*Extracted page text data*
--- START ---

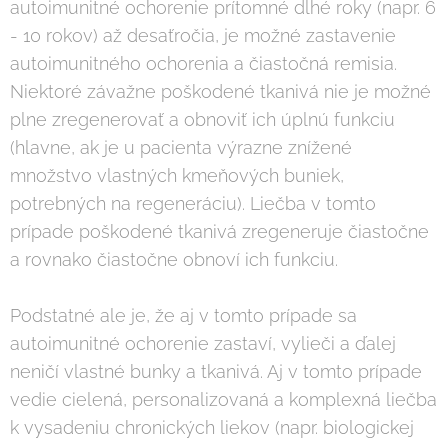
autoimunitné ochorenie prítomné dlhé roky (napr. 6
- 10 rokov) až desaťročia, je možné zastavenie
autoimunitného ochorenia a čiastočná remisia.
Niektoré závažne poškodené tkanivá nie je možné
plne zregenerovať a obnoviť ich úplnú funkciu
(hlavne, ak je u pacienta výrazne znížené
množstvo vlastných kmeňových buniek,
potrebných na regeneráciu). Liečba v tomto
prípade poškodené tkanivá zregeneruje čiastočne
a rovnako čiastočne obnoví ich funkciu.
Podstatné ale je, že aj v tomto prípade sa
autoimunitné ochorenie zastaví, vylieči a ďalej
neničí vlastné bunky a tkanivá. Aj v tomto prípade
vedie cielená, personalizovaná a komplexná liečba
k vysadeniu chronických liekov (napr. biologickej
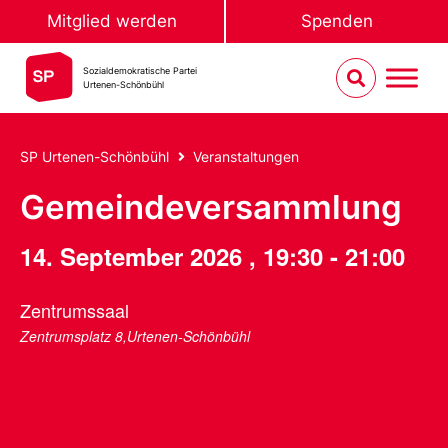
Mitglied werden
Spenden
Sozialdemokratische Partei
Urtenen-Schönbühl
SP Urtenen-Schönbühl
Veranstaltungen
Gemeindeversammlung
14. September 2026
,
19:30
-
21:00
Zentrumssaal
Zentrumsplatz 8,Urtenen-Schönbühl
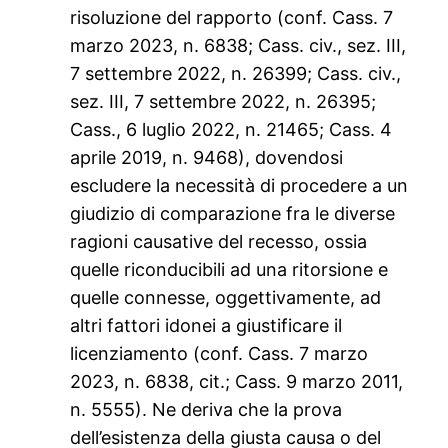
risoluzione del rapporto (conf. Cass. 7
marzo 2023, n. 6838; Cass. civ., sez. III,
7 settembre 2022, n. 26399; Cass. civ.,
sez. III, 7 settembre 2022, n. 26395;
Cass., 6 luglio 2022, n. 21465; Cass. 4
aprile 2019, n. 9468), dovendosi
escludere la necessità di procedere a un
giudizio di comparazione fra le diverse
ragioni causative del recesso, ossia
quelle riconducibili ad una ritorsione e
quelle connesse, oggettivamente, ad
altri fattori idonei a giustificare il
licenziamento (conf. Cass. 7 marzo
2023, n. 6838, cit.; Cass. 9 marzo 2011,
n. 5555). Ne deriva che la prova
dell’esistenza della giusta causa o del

--- END ---
--- START ---

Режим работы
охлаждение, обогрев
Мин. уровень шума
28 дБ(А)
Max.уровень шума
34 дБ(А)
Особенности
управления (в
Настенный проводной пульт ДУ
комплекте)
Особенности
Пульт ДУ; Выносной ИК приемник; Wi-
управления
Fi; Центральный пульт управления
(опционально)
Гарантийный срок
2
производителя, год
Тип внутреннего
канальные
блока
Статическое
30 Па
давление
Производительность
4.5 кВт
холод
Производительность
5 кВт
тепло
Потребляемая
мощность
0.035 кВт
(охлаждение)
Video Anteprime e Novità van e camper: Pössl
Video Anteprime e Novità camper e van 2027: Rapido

--- END ---

*What you need to do*
Write out exactly the lines above between the line with "Режим работы" and the line with "Video Anteprime e Novità camper", inclusive, and nothing beyond them.

*Exercise answer*
Режим работы
охлаждение, обогрев
Мин. уровень шума
28 дБ(А)
Max.уровень шума
34 дБ(А)
Особенности
управления (в
Настенный проводной пульт ДУ
комплекте)
Особенности
Пульт ДУ; Выносной ИК приемник; Wi-
управления
Fi; Центральный пульт управления
(опционально)
Гарантийный срок
2
производителя, год
Тип внутреннего
канальные
блока
Статическое
30 Па
давление
Производительность
4.5 кВт
холод
Производительность
5 кВт
тепло
Потребляемая
мощность
0.035 кВт
(охлаждение)
Video Anteprime e Novità van e camper: Pössl
Video Anteprime e Novità camper e van 2027: Rapido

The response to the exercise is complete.